Are popped lotus seeds the next popcorn?

By Niamh Michail contact

- Last updated on GMT

The salt and pepper popped lotus seeds
The salt and pepper popped lotus seeds
Also known as fox nuts, the gluten-free seeds of an Asian water lily could soon rival popcorn as consumers' guilt-free, savoury snack of choice, says UK start-up Nuto.

Although they are commonly known as fox nuts, Nuto's popped lotus seeds are in fact the nut-free seeds of the Euryale ferox​ plant, a flowering water lily that is native to eastern Asia.

The plant produces bright purple flowers and small, black seeds that resemble peppercorns, which, once popped, take on a light, white and airy consistency, that is similar to popcorn or an extruded rice snack.

Puja, founder of Nuto.

The seeds can be eaten both cooked or raw, and popped, spiced fox nuts are a common snack in the north and west of India while cakes and biscuits can be made from the ground flour. They are also used in Indian Ayurvedic medicine and traditional Chinese medicine.

London-based start-up Nuto, which markets the product as ‘popped lotus seeds’, sources the fox nuts from India and ships them to the UK where they are roasted in a small amount of sunflower oil, flavoured and packed.

The co-founder and CEO of Nuto, Puja Rohailla, said that fox nuts, which are harvested twice a year, have a very plain, neutral taste when not flavoured and that supplies are "stable​".

The popped lotus seeds contain 10% protein and 2.6% fibre while one bag of Nuto contains less than 100 calories.

This means they fall just short of EU rules ​on making a ‘source of protein’ claim – which must be at least 12% of the energy value – but could make a ‘source of fibre’ claim. For this, a product must contain at least at least 1.5 g of fibre per 100 kcal (or 3 g of fibre per 100 g).

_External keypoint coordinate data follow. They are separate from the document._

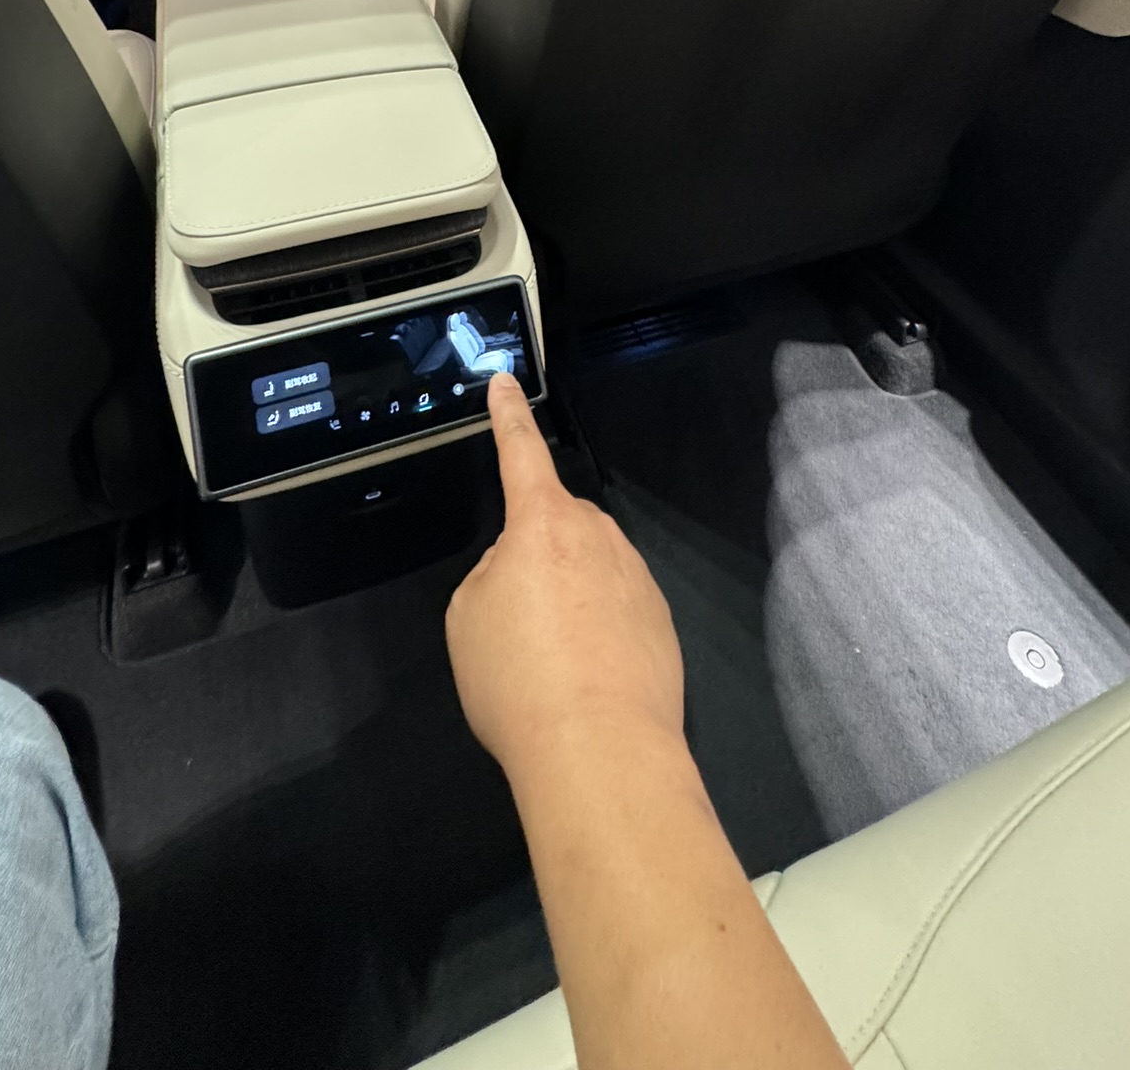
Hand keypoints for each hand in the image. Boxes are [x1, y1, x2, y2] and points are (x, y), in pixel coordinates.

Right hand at [446, 375, 684, 787]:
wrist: (601, 748)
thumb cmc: (519, 679)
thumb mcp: (467, 617)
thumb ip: (492, 574)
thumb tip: (520, 572)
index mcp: (542, 524)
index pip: (520, 454)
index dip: (507, 417)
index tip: (504, 382)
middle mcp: (597, 537)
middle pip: (557, 528)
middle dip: (538, 560)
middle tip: (515, 624)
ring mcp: (637, 578)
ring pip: (589, 571)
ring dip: (569, 601)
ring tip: (550, 666)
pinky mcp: (662, 622)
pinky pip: (618, 611)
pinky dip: (599, 636)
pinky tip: (586, 681)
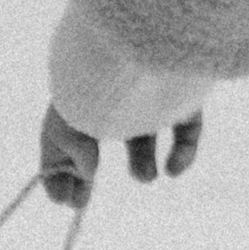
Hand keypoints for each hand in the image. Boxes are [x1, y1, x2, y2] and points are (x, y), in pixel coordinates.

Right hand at [40, 100, 202, 207]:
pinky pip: (187, 129)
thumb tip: (87, 173)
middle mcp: (117, 92)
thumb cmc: (100, 84)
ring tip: (144, 176)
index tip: (64, 200)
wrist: (145, 48)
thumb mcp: (68, 122)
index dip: (61, 167)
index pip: (66, 132)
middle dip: (91, 170)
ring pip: (146, 134)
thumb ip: (70, 151)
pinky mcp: (185, 97)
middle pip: (103, 134)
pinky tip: (172, 169)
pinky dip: (184, 154)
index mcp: (83, 94)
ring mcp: (152, 93)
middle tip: (85, 200)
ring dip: (143, 165)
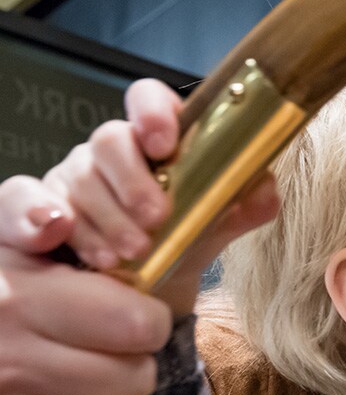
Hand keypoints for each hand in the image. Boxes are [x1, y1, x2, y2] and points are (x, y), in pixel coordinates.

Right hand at [0, 175, 169, 394]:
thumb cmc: (44, 294)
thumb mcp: (75, 244)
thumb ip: (167, 223)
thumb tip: (264, 192)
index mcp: (17, 289)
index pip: (137, 323)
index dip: (148, 322)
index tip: (132, 315)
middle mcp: (2, 351)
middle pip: (137, 376)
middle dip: (135, 362)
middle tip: (105, 351)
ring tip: (89, 383)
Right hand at [41, 79, 277, 312]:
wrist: (146, 293)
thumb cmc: (180, 244)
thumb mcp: (213, 227)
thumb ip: (242, 206)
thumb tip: (265, 190)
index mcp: (157, 142)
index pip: (149, 100)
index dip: (153, 111)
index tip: (165, 142)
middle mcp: (113, 153)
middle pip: (110, 140)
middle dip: (133, 179)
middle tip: (156, 217)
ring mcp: (76, 178)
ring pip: (78, 178)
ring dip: (108, 217)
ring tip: (134, 251)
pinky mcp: (44, 210)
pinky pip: (31, 205)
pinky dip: (50, 223)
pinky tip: (75, 244)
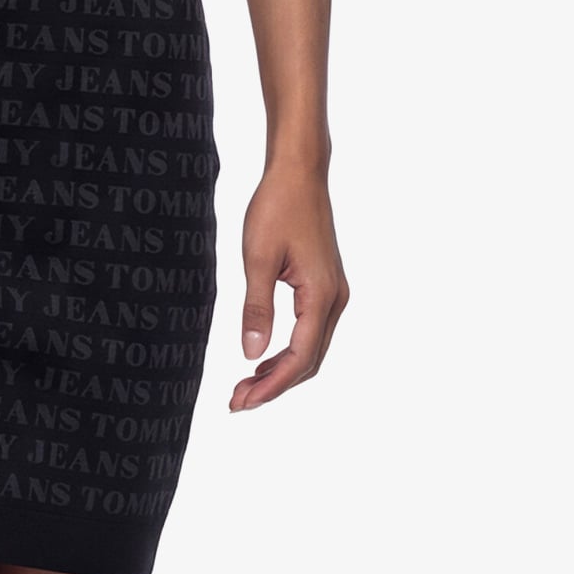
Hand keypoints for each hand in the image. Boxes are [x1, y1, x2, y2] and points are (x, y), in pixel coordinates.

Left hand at [230, 163, 348, 411]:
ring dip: (282, 370)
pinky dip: (290, 350)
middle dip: (275, 385)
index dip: (271, 386)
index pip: (299, 358)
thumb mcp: (257, 257)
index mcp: (321, 295)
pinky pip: (312, 330)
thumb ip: (256, 308)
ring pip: (312, 348)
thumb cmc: (278, 206)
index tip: (242, 402)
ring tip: (247, 385)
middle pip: (309, 361)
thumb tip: (251, 354)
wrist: (299, 172)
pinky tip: (266, 355)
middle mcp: (335, 299)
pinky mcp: (325, 284)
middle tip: (238, 400)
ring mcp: (333, 292)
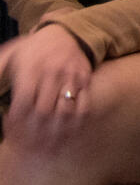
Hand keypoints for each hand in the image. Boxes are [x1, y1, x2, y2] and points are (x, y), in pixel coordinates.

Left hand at [0, 24, 93, 147]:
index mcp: (31, 68)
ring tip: (47, 150)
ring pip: (65, 112)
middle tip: (27, 149)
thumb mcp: (10, 55)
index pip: (23, 102)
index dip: (16, 122)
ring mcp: (72, 77)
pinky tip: (67, 136)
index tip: (10, 134)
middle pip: (44, 111)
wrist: (66, 33)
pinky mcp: (85, 81)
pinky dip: (76, 124)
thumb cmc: (32, 49)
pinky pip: (84, 106)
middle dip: (35, 134)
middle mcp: (53, 73)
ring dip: (56, 134)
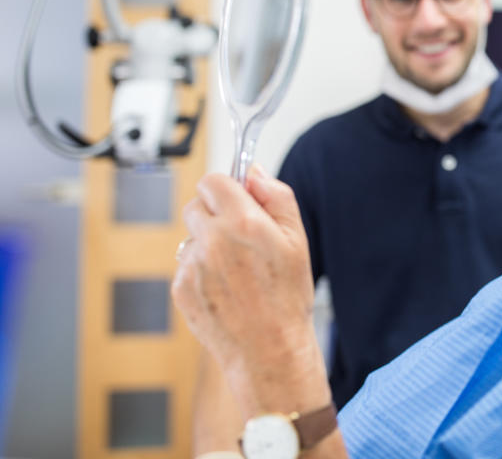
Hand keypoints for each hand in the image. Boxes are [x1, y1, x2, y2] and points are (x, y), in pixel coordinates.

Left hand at [172, 165, 328, 415]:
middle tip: (240, 238)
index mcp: (243, 222)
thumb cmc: (287, 298)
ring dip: (207, 244)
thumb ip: (277, 197)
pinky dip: (201, 272)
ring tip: (236, 271)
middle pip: (196, 205)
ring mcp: (192, 265)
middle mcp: (213, 240)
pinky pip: (186, 265)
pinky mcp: (180, 288)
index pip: (213, 181)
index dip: (226, 188)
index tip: (237, 200)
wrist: (269, 352)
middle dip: (215, 214)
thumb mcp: (297, 240)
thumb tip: (254, 173)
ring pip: (191, 237)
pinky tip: (226, 290)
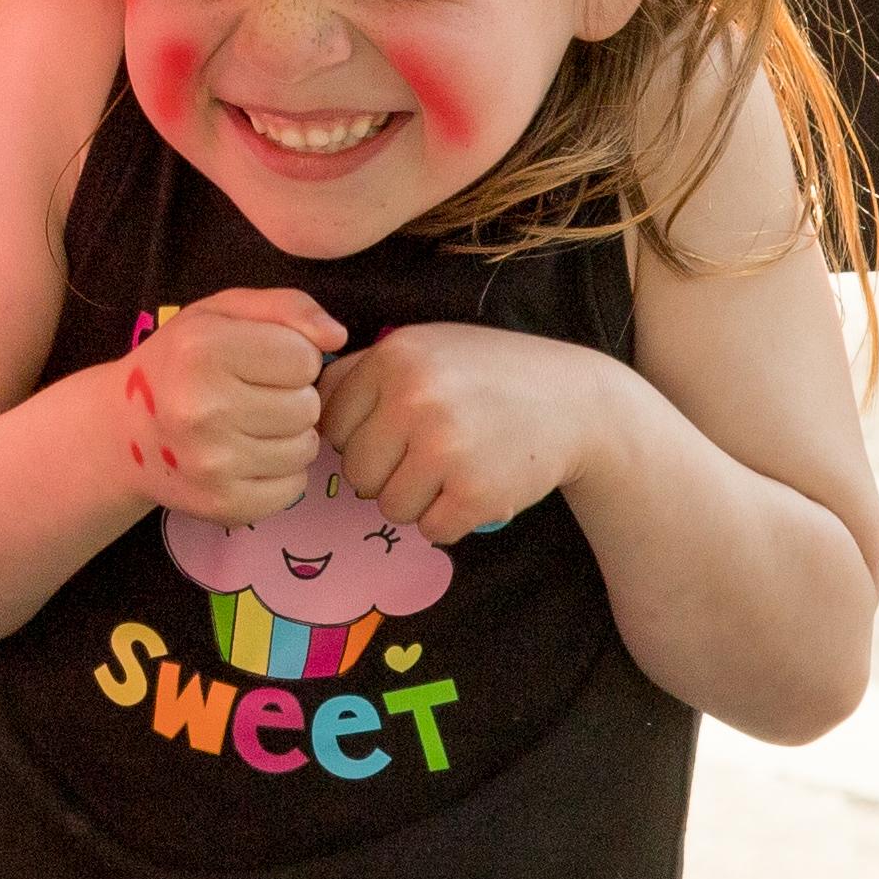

According to a 2013 study​, the seeds contain 157.6 mg per 100 g of calcium and 1.31 mg per 100 g of iron.

Currently available in two flavours –salt & pepper and maple & smoked paprika – Nuto’s product is free from preservatives and artificial colours and is gluten-free.

Rohailla told FoodNavigator she was inspired to create the brand after wanting to see more healthy, savoury snacks on the market.

“I’m a healthy eater and into fitness but love to snack. It’s not good for me because so many of the snacks out there are full of salt. When I had my baby I became even more in tune to nutrition, so it all stemmed from that.”

Speaking at the Ingredients Show at the NEC in Birmingham, Rohailla said she saw popped lotus seeds as “a whole new, healthy snack”.

“It’s not a crisp or popcorn. It can have its own shelf space,” ​she added.

Nuto sells online via its website with a retail price of £1.35 (€1.54) and in a few specialist shops in the UK. It also exports to Germany and Holland, and has had interest from distributors in Russia and South Korea.

The UK popcorn category has experienced steady growth over the past five years with CAGR of 18% since 2012, according to Euromonitor. Globally, salty snacks market to reach $63bn (€51.3) by 2023, according to Videojet Technologies.